Voltemos, então, ao cabo de guerra que estamos presenciando no
combate ao coronavírus. Dando prioridade ao princípio federativo e ao
que a Constituição expressamente determina, o STF, atribuiu aos Estados e
municípios a responsabilidade primária pela missão de organizar o
vírus. Não se trata, como é óbvio, de uma atribuição privativa do
município, e sim concorrente com a dos Estados e da União. Essa
determinação do STF implicou uma clara dilatação do papel desses dois
entes federados, que se vem manifestando na aquisição de equipamentos de
proteção, na imposição de restrições ao direito de ir e vir e à
atividade econômica, além, é claro, da função precípua de manter os
sistemas de saúde e funerários. Uma eloquente ilustração da dilatação a
que me refiro é o inusitado empenho que os Estados tiveram de assumir na
importação de equipamentos de proteção para o pessoal médico, tendo
mesmo se deparado com dificuldades bizarras, num momento em que o
comércio internacional parece ter retornado a práticas simplesmente
selvagens.
Não preciso deter-me no destaque dado pela Constituição aos
municípios (CF88VII). Comentando esse ponto, o professor Antônio Sérgio
P. Mercier acertadamente escreve: a cooperação entre o município, o
Estado e a União diz respeito, entre outras finalidades, à “prevenção ou
debelação dos perigos que dizem respeito à saúde da população, como
endemias, epidemias e a possibilidade do aparecimento de moléstias
transmissíveis” (Costa Machado e Anna Cândida da Cunha Ferraz,
organizadores, A Constituição Federal Interpretada, Editora Manole).
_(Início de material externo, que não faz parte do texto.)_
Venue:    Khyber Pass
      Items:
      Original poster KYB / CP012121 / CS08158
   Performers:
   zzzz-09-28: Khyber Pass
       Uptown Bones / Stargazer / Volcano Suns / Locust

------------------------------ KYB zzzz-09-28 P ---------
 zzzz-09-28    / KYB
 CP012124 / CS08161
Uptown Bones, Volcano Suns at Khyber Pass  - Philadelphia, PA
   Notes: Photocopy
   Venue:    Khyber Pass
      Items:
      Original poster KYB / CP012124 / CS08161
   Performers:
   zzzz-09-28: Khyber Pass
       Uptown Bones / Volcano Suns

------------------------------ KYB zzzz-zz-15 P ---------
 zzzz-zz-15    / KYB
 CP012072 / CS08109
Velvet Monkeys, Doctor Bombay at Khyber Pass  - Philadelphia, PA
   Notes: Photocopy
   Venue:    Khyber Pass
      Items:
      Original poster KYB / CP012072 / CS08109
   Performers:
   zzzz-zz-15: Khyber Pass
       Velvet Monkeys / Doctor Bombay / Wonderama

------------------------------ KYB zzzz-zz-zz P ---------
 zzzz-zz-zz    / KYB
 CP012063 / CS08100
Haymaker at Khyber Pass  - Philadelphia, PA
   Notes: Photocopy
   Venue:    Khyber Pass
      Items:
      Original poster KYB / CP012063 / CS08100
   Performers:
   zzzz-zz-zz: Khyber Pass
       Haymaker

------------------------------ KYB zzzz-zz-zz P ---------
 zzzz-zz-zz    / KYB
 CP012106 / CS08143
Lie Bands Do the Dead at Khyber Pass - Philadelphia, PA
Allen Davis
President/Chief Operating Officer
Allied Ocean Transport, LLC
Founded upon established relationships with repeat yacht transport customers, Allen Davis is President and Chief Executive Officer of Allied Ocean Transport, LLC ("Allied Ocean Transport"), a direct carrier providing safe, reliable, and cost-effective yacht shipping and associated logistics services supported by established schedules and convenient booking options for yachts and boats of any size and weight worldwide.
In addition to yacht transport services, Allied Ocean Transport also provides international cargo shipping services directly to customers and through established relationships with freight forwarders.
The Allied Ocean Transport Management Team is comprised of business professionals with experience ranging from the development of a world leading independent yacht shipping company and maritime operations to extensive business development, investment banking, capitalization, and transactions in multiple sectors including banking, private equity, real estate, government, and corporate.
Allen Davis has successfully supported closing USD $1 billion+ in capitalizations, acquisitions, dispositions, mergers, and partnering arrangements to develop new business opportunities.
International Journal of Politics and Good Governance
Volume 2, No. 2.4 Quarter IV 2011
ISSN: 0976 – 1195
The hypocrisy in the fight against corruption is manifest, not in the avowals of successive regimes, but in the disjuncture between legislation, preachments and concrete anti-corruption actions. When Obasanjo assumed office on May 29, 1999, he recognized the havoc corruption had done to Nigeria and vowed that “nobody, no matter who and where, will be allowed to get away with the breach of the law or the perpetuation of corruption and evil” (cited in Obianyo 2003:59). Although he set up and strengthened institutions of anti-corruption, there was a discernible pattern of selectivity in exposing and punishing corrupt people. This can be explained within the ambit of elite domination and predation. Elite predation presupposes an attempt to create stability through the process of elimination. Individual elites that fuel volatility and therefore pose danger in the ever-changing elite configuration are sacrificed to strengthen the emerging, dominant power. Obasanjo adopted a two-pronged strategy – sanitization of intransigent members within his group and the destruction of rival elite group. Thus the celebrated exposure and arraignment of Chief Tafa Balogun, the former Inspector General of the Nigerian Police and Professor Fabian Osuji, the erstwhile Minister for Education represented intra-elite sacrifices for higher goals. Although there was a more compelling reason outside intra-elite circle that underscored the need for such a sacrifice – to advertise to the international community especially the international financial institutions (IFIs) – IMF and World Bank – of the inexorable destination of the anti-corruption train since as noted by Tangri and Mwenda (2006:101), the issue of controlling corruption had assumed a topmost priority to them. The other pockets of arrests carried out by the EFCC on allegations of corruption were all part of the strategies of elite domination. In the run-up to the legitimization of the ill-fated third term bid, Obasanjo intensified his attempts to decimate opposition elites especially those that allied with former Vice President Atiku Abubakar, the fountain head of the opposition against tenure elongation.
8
O que acabo de expor deve ser suficiente para ilustrar o enorme risco
com que a saúde dos brasileiros se vai deparar enquanto persistir o
cabo de guerra entre o presidente Jair Bolsonaro, puxando uma ponta da
corda, e os Estados e municípios puxando a outra. Do exposto deve-se,
pois, inferir que Jair Bolsonaro, ao dificultar a ação dos Estados e
municípios durante uma emergência gravíssima, reiteradamente comete
crimes de responsabilidade, configurando-se, pois, claramente, a
conveniência da abertura do processo de impeachment.